NOW AVAILABLE: G U E S T #6
edited by Sarah Mangold


the sixth issue features new work by:

Rae Armantrout
Jeannine Hall Gailey
Stefania Heim
Anna Maria Hong
Carrie Hunter
Michael Leong
erica lewis
Melanie Noel
Bronka Nowicka
Meredith Stricker
Katarzyna Szuster
Mark Tardi
Elizabeth Clark Wessel
Angela Veronica Wong

5 + postage / + $1 for Canadian orders; + $2 for US; + $6 outside of North America


Canadian/American/International rates (including shipping

Author biographies:

Rae Armantrout’s most recent books, Versed, Money Shot, Just Saying, Itself, Partly: New and Selected Poems, Entanglements, (a chapbook selection of poems in conversation with physics), and Wobble were published by Wesleyan University Press.

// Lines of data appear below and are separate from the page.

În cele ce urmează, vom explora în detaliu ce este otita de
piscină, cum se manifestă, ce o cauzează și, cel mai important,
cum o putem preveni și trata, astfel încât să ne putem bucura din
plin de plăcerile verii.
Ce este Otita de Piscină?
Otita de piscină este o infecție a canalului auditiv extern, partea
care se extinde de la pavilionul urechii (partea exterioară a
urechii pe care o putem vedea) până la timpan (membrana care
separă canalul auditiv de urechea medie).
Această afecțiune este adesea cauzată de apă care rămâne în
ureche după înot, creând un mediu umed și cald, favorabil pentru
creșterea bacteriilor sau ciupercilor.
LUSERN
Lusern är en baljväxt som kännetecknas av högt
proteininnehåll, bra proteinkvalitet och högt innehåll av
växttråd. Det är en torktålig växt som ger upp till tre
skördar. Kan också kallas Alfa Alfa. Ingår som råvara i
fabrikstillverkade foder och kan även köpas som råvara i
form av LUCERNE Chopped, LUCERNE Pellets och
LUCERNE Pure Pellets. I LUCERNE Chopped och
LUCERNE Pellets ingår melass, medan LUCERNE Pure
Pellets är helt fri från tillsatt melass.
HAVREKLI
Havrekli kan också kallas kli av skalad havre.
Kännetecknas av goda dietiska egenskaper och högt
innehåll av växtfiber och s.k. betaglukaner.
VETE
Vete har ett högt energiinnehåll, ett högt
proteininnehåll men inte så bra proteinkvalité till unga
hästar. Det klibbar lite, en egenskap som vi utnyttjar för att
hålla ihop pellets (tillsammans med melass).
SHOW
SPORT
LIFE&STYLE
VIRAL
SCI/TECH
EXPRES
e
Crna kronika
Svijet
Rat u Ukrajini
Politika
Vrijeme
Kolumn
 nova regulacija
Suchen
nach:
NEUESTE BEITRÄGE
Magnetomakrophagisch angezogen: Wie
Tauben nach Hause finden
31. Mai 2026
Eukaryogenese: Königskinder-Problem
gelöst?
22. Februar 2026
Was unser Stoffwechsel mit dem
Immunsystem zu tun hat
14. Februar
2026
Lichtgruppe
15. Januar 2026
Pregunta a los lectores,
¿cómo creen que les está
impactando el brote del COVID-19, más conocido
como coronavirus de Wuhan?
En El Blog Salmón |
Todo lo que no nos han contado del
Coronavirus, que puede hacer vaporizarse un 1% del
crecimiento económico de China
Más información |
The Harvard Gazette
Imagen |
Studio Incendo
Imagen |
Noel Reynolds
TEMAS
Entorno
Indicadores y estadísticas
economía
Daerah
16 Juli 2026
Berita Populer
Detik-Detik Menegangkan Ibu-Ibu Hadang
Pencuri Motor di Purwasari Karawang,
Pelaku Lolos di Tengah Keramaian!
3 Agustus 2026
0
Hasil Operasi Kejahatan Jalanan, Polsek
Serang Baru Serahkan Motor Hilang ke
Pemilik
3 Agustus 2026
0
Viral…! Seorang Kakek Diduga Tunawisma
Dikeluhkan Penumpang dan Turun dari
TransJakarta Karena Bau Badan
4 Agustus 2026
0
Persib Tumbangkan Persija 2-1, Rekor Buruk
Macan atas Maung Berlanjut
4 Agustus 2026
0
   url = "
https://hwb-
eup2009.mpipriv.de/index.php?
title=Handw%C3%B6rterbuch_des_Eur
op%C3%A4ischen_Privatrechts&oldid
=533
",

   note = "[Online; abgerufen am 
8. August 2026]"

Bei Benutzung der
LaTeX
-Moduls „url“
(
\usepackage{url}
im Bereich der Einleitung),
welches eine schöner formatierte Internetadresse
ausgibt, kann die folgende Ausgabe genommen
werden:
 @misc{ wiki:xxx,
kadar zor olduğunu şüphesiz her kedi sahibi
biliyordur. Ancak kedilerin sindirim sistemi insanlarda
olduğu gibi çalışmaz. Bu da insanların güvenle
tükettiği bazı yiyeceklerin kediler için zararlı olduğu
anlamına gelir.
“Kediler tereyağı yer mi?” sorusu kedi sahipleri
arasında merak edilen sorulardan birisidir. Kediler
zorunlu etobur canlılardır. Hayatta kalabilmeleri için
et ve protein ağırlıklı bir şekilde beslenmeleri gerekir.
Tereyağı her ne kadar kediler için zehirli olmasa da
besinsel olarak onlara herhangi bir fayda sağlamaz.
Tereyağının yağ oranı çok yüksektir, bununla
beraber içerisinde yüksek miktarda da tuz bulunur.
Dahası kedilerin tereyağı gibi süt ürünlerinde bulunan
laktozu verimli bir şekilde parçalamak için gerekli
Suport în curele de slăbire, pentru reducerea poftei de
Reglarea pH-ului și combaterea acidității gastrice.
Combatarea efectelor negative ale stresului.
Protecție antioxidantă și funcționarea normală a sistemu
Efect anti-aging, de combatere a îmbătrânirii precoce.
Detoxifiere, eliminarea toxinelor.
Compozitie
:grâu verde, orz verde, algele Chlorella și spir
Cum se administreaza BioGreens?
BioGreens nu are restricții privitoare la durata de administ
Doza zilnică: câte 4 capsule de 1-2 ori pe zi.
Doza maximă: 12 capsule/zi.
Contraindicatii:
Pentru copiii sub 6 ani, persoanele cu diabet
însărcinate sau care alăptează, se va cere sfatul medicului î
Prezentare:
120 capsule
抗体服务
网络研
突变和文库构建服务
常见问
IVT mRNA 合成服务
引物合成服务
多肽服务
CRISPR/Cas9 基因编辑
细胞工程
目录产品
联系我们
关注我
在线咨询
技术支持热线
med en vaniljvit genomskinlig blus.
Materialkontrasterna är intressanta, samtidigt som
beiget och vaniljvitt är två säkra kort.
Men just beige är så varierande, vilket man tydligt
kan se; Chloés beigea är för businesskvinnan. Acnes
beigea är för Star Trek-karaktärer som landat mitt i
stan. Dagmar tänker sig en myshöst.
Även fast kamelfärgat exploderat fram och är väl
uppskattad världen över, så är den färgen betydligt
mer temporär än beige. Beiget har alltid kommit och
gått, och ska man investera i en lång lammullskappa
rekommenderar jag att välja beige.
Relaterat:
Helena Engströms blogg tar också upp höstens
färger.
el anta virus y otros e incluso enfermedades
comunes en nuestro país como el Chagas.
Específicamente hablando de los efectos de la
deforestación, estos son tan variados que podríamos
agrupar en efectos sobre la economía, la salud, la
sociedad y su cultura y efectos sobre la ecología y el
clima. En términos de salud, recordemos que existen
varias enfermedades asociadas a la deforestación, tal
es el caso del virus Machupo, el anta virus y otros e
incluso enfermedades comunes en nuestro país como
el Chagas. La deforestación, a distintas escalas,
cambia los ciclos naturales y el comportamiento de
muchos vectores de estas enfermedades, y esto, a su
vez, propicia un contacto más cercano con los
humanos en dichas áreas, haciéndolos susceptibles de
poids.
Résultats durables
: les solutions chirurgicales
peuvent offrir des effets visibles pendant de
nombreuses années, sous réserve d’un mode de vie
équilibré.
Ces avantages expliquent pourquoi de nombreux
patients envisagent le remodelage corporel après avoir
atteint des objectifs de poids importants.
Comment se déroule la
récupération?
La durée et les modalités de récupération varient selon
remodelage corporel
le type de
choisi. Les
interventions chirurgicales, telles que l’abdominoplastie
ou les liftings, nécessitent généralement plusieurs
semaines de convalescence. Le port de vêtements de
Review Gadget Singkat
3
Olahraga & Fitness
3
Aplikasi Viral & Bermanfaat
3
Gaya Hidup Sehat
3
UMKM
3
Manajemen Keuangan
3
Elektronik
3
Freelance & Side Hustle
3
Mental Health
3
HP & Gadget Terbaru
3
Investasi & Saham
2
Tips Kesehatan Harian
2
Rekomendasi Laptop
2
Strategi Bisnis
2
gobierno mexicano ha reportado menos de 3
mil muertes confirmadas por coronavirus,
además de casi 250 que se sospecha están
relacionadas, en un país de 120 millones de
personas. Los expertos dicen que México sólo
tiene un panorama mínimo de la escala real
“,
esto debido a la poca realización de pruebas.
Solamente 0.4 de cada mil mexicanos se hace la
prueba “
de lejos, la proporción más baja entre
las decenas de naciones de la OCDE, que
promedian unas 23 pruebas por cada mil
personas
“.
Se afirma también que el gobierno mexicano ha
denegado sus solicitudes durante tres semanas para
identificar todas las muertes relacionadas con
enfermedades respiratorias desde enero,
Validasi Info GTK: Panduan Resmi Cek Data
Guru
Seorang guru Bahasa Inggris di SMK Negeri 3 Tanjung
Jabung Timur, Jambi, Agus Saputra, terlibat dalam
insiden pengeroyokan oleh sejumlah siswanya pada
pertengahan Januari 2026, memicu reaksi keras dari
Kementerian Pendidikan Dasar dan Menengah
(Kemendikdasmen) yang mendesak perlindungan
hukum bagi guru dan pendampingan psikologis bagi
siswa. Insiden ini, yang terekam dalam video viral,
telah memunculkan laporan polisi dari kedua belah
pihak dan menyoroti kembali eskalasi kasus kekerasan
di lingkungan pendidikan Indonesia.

Wobble, a finalist for the 2018 National Book Award, was selected by Library Journal as one of the seven best poetry books of 2018. In 2010 her book Versed won the Pulitzer Prize in Poetry and The National Book Critics Circle Award. Her poems have appeared in many anthologies and journals including Poetry, Conjunctions, Lana Turner, The Nation, The New Yorker, Bomb, Harper’s, The Paris Review, Postmodern American Poetry: a Norton Anthology, The Open Door: 100 Poems, 100 Years of Poetry Magazine, etc.   She is recently retired from UC San Diego where she was professor of poetry and poetics. She lives in the Seattle area.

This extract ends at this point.